Required work:
Edit the records from the start through the line containing "February 1942 tornado outbreak | Notes: (7", swapping "paleturquoise" for "pale turquoise" and keeping all other text unchanged.

Dataset records:

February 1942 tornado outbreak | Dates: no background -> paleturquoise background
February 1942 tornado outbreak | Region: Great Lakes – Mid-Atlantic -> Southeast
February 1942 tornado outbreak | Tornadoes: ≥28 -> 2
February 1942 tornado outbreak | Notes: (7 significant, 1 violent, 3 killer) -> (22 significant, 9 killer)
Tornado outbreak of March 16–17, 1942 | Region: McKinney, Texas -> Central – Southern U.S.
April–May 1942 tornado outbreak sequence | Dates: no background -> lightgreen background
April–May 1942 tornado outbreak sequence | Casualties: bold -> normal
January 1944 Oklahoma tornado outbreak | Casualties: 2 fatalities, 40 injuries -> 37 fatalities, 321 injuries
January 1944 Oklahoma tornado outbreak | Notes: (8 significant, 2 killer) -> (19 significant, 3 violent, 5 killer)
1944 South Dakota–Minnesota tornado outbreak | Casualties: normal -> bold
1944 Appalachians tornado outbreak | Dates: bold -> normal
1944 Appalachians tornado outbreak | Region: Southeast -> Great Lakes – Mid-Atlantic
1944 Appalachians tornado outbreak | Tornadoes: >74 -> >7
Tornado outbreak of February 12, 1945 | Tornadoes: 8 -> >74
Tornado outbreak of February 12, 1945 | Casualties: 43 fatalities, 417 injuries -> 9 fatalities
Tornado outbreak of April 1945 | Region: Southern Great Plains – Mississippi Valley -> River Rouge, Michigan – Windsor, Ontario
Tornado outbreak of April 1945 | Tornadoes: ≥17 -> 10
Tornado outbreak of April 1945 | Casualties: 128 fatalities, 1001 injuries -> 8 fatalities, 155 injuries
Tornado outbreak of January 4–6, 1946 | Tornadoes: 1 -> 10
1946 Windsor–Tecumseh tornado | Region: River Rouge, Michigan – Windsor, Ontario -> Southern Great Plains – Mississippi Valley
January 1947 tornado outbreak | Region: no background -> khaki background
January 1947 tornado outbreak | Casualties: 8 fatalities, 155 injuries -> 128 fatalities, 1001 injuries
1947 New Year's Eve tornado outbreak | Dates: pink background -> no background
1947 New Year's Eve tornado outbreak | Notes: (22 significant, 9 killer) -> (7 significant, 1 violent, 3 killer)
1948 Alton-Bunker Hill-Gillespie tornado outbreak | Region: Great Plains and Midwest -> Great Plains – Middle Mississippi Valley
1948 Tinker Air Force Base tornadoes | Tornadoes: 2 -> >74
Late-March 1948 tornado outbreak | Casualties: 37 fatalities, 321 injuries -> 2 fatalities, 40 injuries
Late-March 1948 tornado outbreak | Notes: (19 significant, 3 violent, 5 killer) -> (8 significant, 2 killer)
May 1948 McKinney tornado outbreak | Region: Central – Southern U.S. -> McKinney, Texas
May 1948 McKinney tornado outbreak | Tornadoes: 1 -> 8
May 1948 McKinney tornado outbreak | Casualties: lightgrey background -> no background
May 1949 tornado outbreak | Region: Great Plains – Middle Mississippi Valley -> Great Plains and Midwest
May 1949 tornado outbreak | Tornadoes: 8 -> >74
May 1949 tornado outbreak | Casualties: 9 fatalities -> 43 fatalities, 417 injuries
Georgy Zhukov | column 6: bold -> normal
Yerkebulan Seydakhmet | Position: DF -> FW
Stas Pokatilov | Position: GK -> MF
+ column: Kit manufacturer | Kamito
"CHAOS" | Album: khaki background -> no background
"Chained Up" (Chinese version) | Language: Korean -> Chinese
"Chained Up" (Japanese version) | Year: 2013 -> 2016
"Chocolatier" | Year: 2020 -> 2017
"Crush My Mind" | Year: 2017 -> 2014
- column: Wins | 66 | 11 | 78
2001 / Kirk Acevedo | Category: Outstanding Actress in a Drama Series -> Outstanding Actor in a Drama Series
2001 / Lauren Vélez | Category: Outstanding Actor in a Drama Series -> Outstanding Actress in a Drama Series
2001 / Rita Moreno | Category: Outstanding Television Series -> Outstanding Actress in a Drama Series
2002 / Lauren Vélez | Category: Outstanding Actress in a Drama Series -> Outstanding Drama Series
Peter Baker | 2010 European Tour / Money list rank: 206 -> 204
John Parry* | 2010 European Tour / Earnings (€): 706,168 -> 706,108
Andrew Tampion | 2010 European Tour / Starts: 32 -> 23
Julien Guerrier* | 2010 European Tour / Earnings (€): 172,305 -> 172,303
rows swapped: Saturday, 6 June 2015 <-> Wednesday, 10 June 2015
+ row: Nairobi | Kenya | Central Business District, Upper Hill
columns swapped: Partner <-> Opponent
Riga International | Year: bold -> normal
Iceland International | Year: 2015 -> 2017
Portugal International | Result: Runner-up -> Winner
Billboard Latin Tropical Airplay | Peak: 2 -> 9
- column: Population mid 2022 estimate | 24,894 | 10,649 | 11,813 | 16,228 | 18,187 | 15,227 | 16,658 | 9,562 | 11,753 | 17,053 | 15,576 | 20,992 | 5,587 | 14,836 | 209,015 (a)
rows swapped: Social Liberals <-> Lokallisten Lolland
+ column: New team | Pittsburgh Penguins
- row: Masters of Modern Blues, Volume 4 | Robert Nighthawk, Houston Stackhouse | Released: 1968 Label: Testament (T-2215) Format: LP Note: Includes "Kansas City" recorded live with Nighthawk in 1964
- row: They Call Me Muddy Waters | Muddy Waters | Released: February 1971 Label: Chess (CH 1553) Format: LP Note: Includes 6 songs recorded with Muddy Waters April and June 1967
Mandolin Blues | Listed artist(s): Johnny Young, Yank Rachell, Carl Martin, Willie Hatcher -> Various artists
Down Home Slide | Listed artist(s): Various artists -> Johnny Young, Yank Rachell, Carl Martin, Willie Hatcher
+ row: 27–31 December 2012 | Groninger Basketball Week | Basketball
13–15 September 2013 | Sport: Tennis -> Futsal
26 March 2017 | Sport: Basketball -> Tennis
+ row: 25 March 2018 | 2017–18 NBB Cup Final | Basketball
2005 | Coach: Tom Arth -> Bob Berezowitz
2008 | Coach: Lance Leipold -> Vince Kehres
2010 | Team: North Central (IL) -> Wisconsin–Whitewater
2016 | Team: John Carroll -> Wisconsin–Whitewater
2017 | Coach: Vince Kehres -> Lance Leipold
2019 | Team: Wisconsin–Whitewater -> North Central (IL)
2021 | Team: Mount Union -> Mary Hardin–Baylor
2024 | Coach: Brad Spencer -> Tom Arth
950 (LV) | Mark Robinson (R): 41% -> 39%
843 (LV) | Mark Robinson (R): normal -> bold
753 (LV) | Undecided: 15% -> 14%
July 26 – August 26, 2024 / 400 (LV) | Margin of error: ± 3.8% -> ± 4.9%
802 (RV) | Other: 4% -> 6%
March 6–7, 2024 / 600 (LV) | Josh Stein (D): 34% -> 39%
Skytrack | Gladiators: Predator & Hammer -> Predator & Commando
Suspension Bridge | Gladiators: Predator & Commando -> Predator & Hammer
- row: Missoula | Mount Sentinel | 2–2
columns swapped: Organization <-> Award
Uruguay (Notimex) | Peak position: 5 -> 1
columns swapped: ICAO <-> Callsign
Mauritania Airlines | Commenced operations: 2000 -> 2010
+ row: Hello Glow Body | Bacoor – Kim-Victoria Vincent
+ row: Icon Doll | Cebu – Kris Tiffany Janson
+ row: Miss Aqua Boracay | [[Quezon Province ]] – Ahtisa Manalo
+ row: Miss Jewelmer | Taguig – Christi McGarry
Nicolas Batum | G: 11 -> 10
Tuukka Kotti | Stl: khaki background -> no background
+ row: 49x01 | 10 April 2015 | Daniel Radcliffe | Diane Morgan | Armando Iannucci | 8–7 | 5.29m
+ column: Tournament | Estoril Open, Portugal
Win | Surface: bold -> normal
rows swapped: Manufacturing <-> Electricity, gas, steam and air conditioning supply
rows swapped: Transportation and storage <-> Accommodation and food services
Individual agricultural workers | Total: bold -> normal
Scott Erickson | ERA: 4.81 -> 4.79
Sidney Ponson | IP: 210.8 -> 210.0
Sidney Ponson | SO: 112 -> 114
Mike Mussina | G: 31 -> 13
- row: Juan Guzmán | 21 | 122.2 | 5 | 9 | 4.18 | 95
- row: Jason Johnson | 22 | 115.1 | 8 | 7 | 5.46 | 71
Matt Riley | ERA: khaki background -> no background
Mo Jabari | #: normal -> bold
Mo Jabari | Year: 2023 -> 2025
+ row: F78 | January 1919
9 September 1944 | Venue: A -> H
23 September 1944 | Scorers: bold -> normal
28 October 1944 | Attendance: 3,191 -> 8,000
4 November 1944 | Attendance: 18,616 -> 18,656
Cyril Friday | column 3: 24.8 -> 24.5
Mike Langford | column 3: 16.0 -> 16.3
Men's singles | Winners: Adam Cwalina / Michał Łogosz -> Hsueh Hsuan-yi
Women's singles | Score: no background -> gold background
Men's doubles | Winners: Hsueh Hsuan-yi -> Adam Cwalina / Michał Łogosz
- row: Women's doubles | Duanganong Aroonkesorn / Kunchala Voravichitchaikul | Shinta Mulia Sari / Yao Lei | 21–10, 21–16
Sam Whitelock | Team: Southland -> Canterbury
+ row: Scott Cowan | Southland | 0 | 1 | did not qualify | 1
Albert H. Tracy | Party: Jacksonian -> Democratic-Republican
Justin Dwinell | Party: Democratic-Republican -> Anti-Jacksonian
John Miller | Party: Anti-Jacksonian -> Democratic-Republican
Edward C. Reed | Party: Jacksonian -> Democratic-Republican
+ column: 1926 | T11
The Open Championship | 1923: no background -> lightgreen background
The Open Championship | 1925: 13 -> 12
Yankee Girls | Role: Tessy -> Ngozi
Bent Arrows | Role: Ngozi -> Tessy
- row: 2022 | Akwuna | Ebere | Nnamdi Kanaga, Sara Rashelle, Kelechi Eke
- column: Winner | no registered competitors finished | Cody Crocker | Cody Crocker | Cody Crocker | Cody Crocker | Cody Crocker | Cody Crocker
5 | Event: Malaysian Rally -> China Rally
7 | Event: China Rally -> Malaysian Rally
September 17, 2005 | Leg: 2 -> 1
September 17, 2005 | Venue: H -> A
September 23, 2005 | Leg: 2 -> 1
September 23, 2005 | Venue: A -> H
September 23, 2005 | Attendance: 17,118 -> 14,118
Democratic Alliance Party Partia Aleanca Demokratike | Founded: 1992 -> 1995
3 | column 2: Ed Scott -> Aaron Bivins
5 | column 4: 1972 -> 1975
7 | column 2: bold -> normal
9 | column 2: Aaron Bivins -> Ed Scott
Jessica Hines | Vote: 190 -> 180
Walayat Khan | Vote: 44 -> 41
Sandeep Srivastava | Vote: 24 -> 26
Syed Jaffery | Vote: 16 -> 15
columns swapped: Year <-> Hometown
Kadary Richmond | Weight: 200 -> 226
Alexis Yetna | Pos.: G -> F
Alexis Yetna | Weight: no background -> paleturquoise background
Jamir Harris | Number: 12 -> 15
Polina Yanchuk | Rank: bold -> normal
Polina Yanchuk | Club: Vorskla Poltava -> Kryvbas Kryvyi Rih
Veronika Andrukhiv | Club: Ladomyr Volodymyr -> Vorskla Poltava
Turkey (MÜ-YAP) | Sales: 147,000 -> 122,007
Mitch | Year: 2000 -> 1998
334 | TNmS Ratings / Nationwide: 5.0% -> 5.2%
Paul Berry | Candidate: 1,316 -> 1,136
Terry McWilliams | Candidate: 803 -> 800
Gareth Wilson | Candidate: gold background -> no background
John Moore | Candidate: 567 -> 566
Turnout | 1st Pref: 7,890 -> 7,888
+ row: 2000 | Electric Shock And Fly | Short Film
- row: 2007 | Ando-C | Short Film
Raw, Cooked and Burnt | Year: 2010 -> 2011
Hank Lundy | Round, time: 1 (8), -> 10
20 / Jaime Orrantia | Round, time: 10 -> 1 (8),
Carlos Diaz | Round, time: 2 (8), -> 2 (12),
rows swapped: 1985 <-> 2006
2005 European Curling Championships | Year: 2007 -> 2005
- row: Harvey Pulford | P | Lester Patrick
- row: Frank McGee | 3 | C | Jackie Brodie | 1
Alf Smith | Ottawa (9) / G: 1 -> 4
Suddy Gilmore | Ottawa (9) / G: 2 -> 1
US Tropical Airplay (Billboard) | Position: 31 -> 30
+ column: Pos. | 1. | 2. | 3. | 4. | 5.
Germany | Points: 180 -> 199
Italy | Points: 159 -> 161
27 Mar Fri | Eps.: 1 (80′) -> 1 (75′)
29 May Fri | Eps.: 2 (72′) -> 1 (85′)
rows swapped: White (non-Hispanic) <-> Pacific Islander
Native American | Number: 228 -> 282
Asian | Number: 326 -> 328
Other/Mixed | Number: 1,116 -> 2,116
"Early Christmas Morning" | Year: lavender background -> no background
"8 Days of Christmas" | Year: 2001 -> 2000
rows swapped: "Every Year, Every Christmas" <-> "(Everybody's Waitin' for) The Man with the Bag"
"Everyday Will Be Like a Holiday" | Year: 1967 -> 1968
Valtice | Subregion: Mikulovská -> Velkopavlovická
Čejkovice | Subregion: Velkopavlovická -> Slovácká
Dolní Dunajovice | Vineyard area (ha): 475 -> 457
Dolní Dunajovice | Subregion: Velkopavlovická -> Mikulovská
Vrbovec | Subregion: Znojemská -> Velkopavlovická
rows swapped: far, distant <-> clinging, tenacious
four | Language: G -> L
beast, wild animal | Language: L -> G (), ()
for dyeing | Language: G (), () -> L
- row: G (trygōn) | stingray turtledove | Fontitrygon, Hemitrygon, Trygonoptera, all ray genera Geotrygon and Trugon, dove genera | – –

Answer in full:
February 1942 tornado outbreak | Dates: no background -> pale turquoise background
February 1942 tornado outbreak | Region: Great Lakes – Mid-Atlantic -> Southeast
February 1942 tornado outbreak | Tornadoes: ≥28 -> 2
February 1942 tornado outbreak | Notes: (7 significant, 1 violent, 3 killer) -> (22 significant, 9 killer)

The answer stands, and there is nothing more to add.